▸ STORED DATA
● ● ● ●

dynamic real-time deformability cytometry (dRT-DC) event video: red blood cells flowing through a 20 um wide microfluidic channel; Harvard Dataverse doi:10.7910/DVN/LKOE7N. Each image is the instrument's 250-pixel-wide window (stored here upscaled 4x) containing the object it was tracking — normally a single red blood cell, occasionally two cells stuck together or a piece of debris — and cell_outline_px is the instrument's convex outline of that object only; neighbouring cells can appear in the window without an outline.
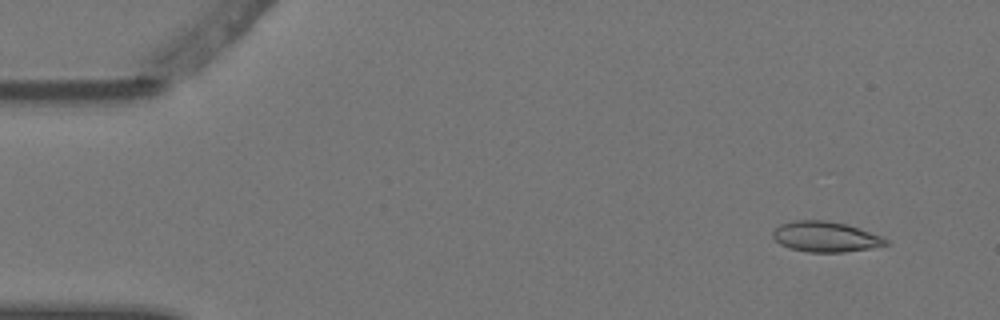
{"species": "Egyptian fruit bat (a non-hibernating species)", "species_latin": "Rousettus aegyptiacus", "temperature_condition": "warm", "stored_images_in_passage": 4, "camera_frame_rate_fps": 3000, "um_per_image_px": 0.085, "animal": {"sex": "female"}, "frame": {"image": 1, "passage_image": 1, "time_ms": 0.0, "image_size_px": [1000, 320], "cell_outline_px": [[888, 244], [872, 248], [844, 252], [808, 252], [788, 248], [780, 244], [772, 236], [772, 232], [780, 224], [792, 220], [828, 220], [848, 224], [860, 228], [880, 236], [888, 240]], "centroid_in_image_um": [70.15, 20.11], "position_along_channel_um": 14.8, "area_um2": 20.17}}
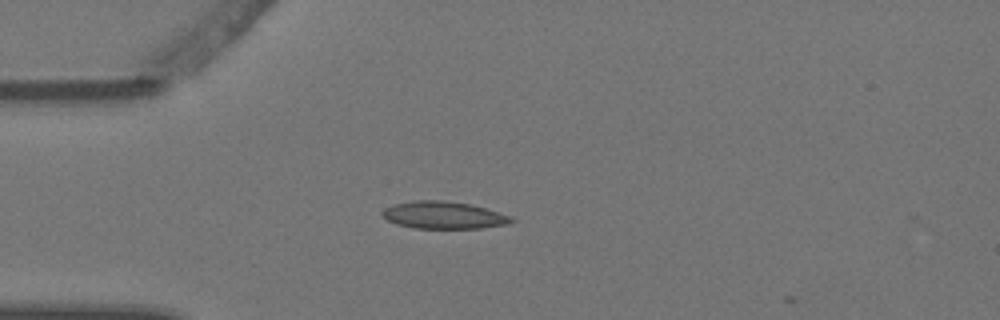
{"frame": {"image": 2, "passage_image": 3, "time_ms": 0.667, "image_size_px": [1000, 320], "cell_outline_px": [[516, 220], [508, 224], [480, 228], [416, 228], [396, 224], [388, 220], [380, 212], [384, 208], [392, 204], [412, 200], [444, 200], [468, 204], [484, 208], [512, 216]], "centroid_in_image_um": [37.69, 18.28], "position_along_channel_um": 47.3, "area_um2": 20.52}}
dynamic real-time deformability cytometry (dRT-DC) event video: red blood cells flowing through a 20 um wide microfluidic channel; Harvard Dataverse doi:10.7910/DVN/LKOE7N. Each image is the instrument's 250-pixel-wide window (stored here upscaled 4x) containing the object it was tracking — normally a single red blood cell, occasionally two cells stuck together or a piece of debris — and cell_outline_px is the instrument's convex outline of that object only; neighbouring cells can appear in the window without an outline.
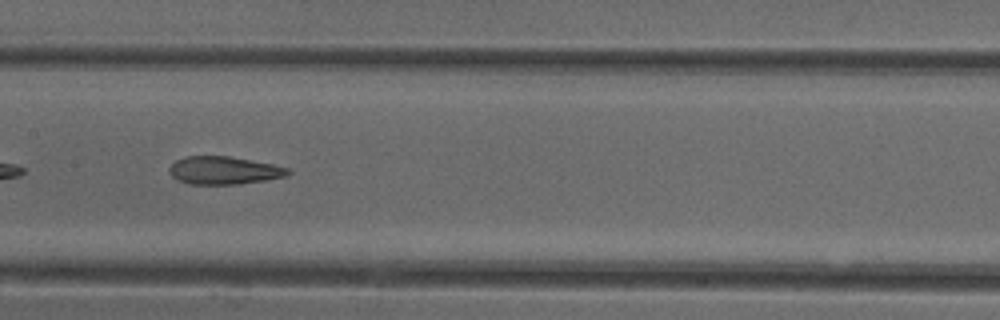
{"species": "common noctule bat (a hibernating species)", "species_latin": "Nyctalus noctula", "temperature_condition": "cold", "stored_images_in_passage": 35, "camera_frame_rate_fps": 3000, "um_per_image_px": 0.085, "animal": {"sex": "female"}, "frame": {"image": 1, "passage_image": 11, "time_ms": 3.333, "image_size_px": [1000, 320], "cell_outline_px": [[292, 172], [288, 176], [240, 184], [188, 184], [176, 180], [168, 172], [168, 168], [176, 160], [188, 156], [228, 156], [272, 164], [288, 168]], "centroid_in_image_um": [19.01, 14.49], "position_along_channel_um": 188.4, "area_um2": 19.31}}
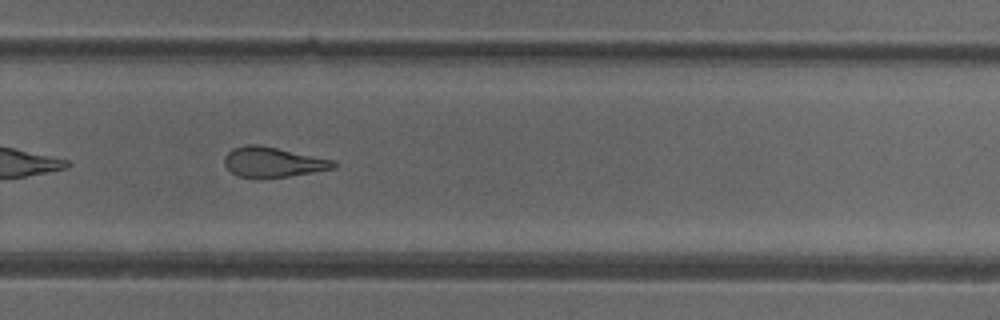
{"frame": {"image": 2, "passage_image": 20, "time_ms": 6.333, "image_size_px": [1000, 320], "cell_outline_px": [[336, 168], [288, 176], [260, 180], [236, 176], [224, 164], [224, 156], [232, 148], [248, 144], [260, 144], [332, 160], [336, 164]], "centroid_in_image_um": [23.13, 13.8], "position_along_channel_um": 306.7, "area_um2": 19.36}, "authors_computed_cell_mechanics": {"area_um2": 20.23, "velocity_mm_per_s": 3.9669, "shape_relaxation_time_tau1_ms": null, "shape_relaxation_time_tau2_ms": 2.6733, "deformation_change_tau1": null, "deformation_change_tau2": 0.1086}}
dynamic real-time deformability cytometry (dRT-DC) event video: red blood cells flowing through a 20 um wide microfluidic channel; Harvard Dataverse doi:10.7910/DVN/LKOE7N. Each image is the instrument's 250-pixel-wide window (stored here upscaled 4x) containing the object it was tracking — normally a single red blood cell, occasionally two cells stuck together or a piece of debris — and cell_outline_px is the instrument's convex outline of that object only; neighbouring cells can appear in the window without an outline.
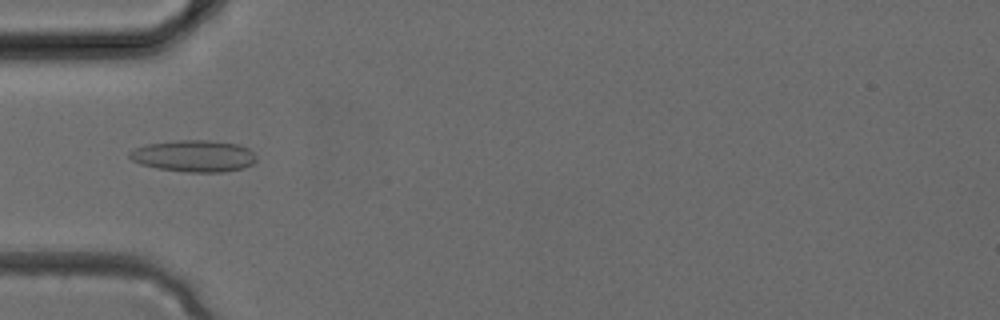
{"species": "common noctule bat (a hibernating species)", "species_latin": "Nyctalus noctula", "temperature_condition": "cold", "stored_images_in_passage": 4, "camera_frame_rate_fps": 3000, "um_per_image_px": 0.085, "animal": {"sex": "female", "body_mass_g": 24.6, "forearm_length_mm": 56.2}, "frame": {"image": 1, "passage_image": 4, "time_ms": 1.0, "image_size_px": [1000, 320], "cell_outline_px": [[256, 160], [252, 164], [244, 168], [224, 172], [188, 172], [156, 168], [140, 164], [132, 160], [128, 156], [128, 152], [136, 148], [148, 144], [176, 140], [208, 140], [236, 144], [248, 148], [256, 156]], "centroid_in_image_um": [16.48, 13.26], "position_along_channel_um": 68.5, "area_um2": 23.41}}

● ● ● ●

Quote the entries in full. Any image among them is to be omitted from the copy.

▸ FULL OUTPUT
dynamic real-time deformability cytometry (dRT-DC) event video: red blood cells flowing through a 20 um wide microfluidic channel; Harvard Dataverse doi:10.7910/DVN/LKOE7N. Each image is the instrument's 250-pixel-wide window (stored here upscaled 4x) containing the object it was tracking — normally a single red blood cell, occasionally two cells stuck together or a piece of debris — and cell_outline_px is the instrument's convex outline of that object only; neighbouring cells can appear in the window without an outline.
{"species": "Egyptian fruit bat (a non-hibernating species)", "species_latin": "Rousettus aegyptiacus", "temperature_condition": "warm", "stored_images_in_passage": 4, "camera_frame_rate_fps": 3000, "um_per_image_px": 0.085, "animal": {"sex": "female"}, "frame": {"image": 1, "passage_image": 1, "time_ms": 0.0, "image_size_px": [1000, 320], "cell_outline_px": [[888, 244], [872, 248], [844, 252], [808, 252], [788, 248], [780, 244], [772, 236], [772, 232], [780, 224], [792, 220], [828, 220], [848, 224], [860, 228], [880, 236], [888, 240]], "centroid_in_image_um": [70.15, 20.11], "position_along_channel_um": 14.8, "area_um2": 20.17}}
{"frame": {"image": 2, "passage_image": 3, "time_ms": 0.667, "image_size_px": [1000, 320], "cell_outline_px": [[516, 220], [508, 224], [480, 228], [416, 228], [396, 224], [388, 220], [380, 212], [384, 208], [392, 204], [412, 200], [444, 200], [468, 204], [484, 208], [512, 216]], "centroid_in_image_um": [37.69, 18.28], "position_along_channel_um": 47.3, "area_um2": 20.52}}
dynamic real-time deformability cytometry (dRT-DC) event video: red blood cells flowing through a 20 um wide microfluidic channel; Harvard Dataverse doi:10.7910/DVN/LKOE7N. Each image is the instrument's 250-pixel-wide window (stored here upscaled 4x) containing the object it was tracking — normally a single red blood cell, occasionally two cells stuck together or a piece of debris — and cell_outline_px is the instrument's convex outline of that object only; neighbouring cells can appear in the window without an outline.
{"species": "common noctule bat (a hibernating species)", "species_latin": "Nyctalus noctula", "temperature_condition": "cold", "stored_images_in_passage": 35, "camera_frame_rate_fps": 3000, "um_per_image_px": 0.085, "animal": {"sex": "female"}, "frame": {"image": 1, "passage_image": 11, "time_ms": 3.333, "image_size_px": [1000, 320], "cell_outline_px": [[292, 172], [288, 176], [240, 184], [188, 184], [176, 180], [168, 172], [168, 168], [176, 160], [188, 156], [228, 156], [272, 164], [288, 168]], "centroid_in_image_um": [19.01, 14.49], "position_along_channel_um": 188.4, "area_um2": 19.31}}
{"frame": {"image": 2, "passage_image": 20, "time_ms": 6.333, "image_size_px": [1000, 320], "cell_outline_px": [[336, 168], [288, 176], [260, 180], [236, 176], [224, 164], [224, 156], [232, 148], [248, 144], [260, 144], [332, 160], [336, 164]], "centroid_in_image_um": [23.13, 13.8], "position_along_channel_um": 306.7, "area_um2": 19.36}, "authors_computed_cell_mechanics": {"area_um2": 20.23, "velocity_mm_per_s": 3.9669, "shape_relaxation_time_tau1_ms": null, "shape_relaxation_time_tau2_ms": 2.6733, "deformation_change_tau1": null, "deformation_change_tau2": 0.1086}}
dynamic real-time deformability cytometry (dRT-DC) event video: red blood cells flowing through a 20 um wide microfluidic channel; Harvard Dataverse doi:10.7910/DVN/LKOE7N. Each image is the instrument's 250-pixel-wide window (stored here upscaled 4x) containing the object it was tracking — normally a single red blood cell, occasionally two cells stuck together or a piece of debris — and cell_outline_px is the instrument's convex outline of that object only; neighbouring cells can appear in the window without an outline.
{"species": "common noctule bat (a hibernating species)", "species_latin": "Nyctalus noctula", "temperature_condition": "cold", "stored_images_in_passage": 4, "camera_frame_rate_fps": 3000, "um_per_image_px": 0.085, "animal": {"sex": "female", "body_mass_g": 24.6, "forearm_length_mm": 56.2}, "frame": {"image": 1, "passage_image": 4, "time_ms": 1.0, "image_size_px": [1000, 320], "cell_outline_px": [[256, 160], [252, 164], [244, 168], [224, 172], [188, 172], [156, 168], [140, 164], [132, 160], [128, 156], [128, 152], [136, 148], [148, 144], [176, 140], [208, 140], [236, 144], [248, 148], [256, 156]], "centroid_in_image_um": [16.48, 13.26], "position_along_channel_um": 68.5, "area_um2": 23.41}}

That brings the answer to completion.